Hippies No More: Natural Wine Movement Gaining Momentum


Once thought as the campy plonk to accompany a cultural and literal cloud of peace, love, weed smoke and anti-war sentiments, natural wine is now a legitimate niche force in the wine world. 
Yesterday, Bloomberg Business reporter Nick Leiber entered the sediment-laden world of natural wines through the person of one Fabio Bartolomei, a winemaker in the foothills outside of Madrid. 
“Bartolomei and hundreds of other producers of so-called natural wines are now unnerving (or at least annoying) the big commercial players of the industry as restaurateurs, distributors, oenophiles, and an increasing number of ordinary drinkers seek authenticity in their wines,” Leiber wrote. 
Bartolomei is the founder of Vinos Ambiz, which, according to the Bloomberg story, produces 8,000 to 12,000 bottles of wine per year, featuring varietals like tempranillo, albillo, garnacha and other grapes.
Leiber also spoke with John Wurdeman, co-owner of the country of Georgia's Pheasant’s Tears winery.
“Natural wine was considered hippie juice 15 years ago,” Wurdeman acknowledged. 
Times have changed, though, Leiber pointed out.
“The market is ‘growing at incredible speed,’ (Wurdeman) says, with world-famous restaurants such as Noma in Copenhagen and El Celler de Can Roca in Girona each sticking hundreds of labels,” he wrote. 

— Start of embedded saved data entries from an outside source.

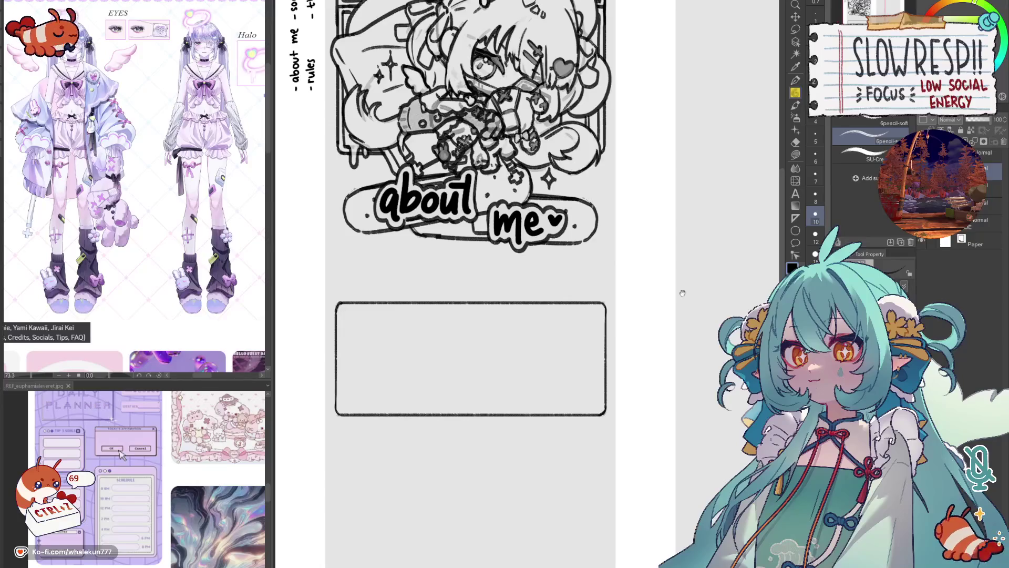
pyautogui.click(795, 218)
# - Lay a horizontal ruler across the box top and ink a straight line along it
pyautogui.moveTo(356, 325); pyautogui.dragTo(604, 323)
pyautogui.press('ctrl+z')
pyautogui.moveTo(375, 331); pyautogui.dragTo(604, 327)
pyautogui.press('p')
pyautogui.moveTo(337, 327); pyautogui.dragTo(605, 327)
# - Add two more horizontal rulers across the box and along its top edge
pyautogui.click(796, 219)
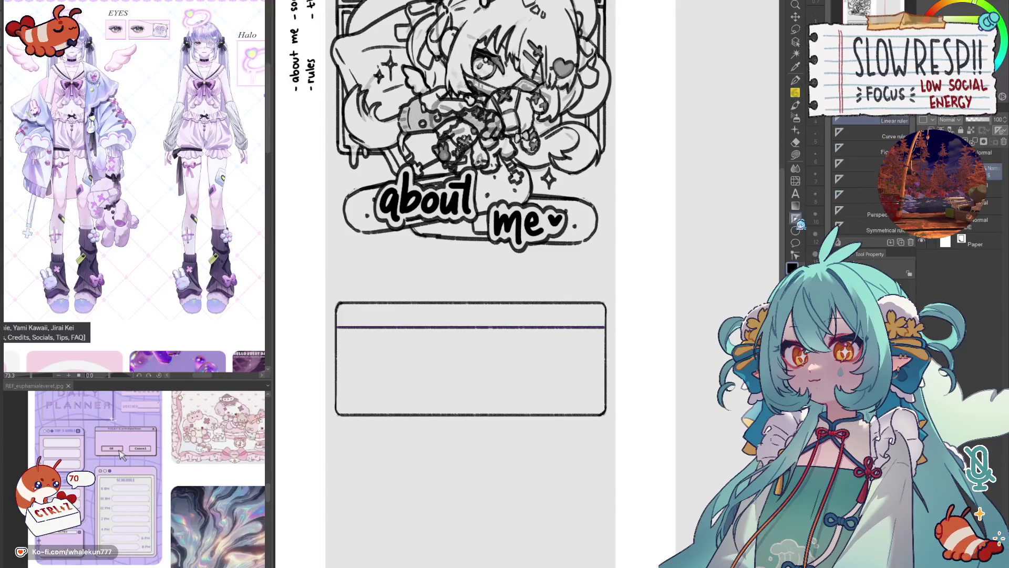
pyautogui.moveTo(340, 322); pyautogui.dragTo(606, 323)
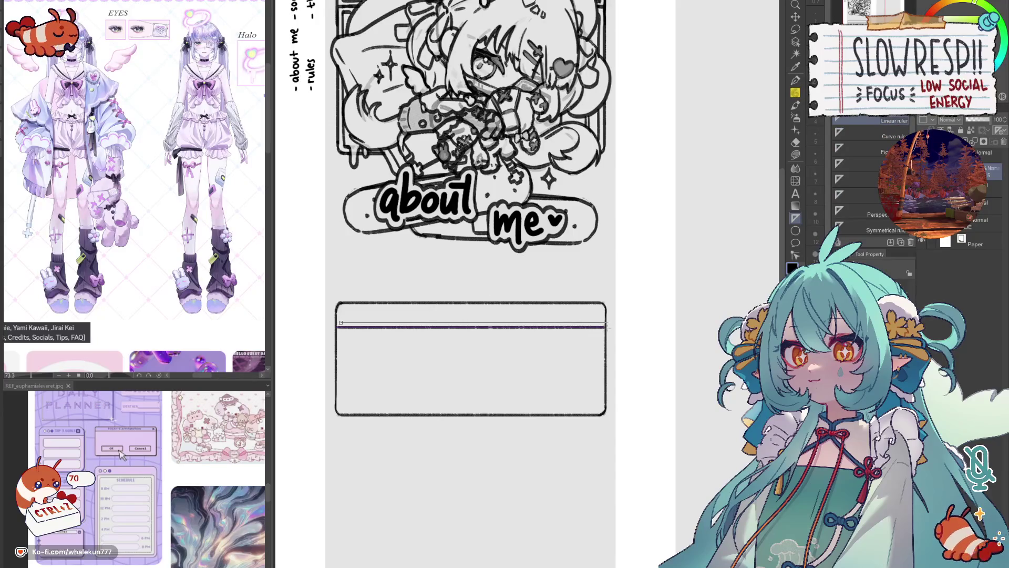
pyautogui.moveTo(342, 307); pyautogui.dragTo(657, 307)
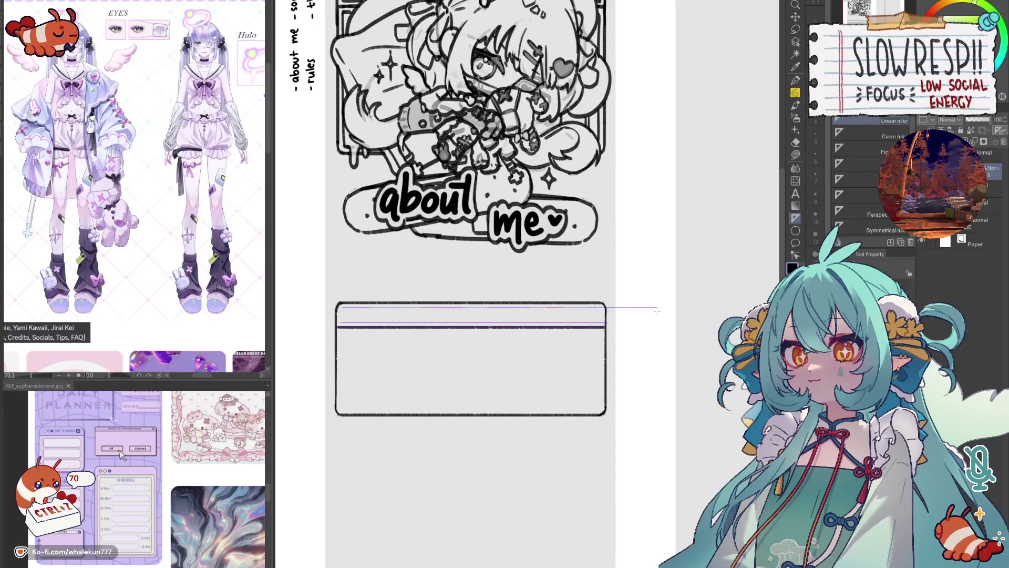
pyautogui.scroll(-10, 193, 459)
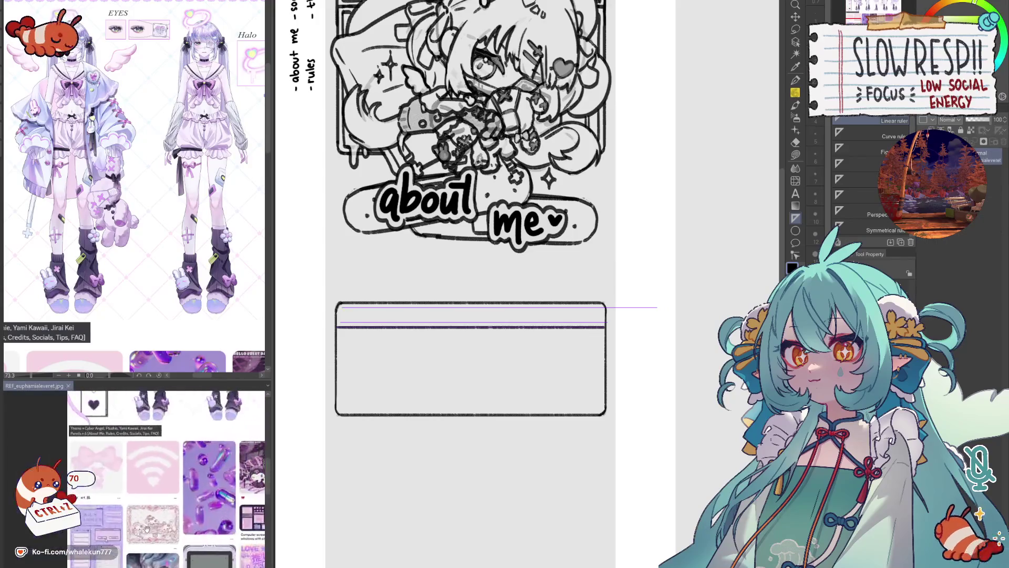
pyautogui.scroll(-10, 193, 482)
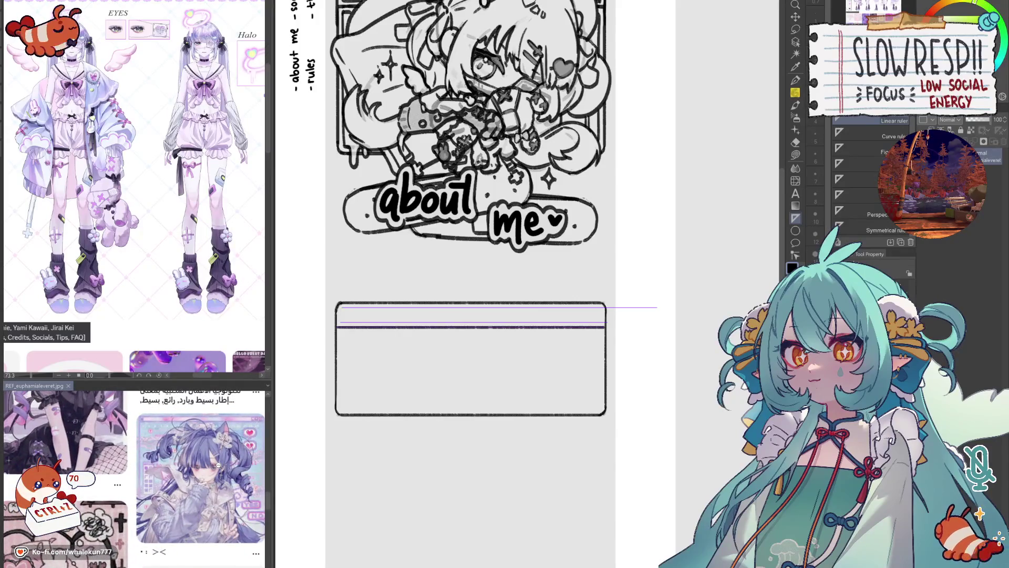
pyautogui.scroll(-8, 218, 464)
pyautogui.moveTo(423, 360)
pyautogui.mouseDown()
pyautogui.moveTo(470, 451)
pyautogui.moveTo(481, 415)
pyautogui.mouseUp()
pyautogui.scroll(-5, 153, 473)
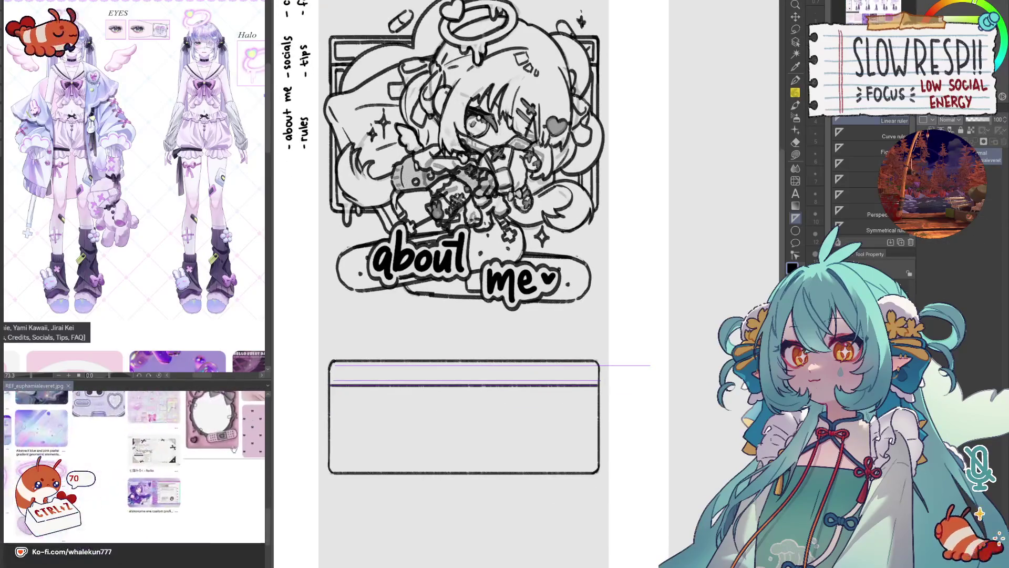
pyautogui.scroll(10, 93, 459)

Jenny Lefcourt, co-founder of a New York-based natural-wine distributor, also jumped into the discussion.
“It’s not just Paris and New York anymore,” she said of her company’s sales. “We’re selling across the U.S.”
This expansion in sales and in interest is now catching the attention of big producers. 
“The growing popularity of natural wine has stoked tensions within the larger industry,” Leiber wrote. “Many wine producers take issue with the term, which they say disparages those who don’t claim to be natural.”
Natural wine aficionada Alice Feiring says the big boys just flat-out don’t like the movement.
“They want to destroy it,” she told Leiber. “Conventional producers are in a scramble because they don’t want to lose market share.”
According to Leiber, the title of largest producers of natural wine goes to France, Italy and Spain. Interested parties, however, span the globe.
“The Georgian government has invested about $500,000 since it started promoting the country’s natural wine in 2012,” he wrote, quoting the head of Georgia’s National Wine Agency. “Demand has been so strong that the country’s 30 or so natural wine producers ‘are sold out’ before the product is bottled.”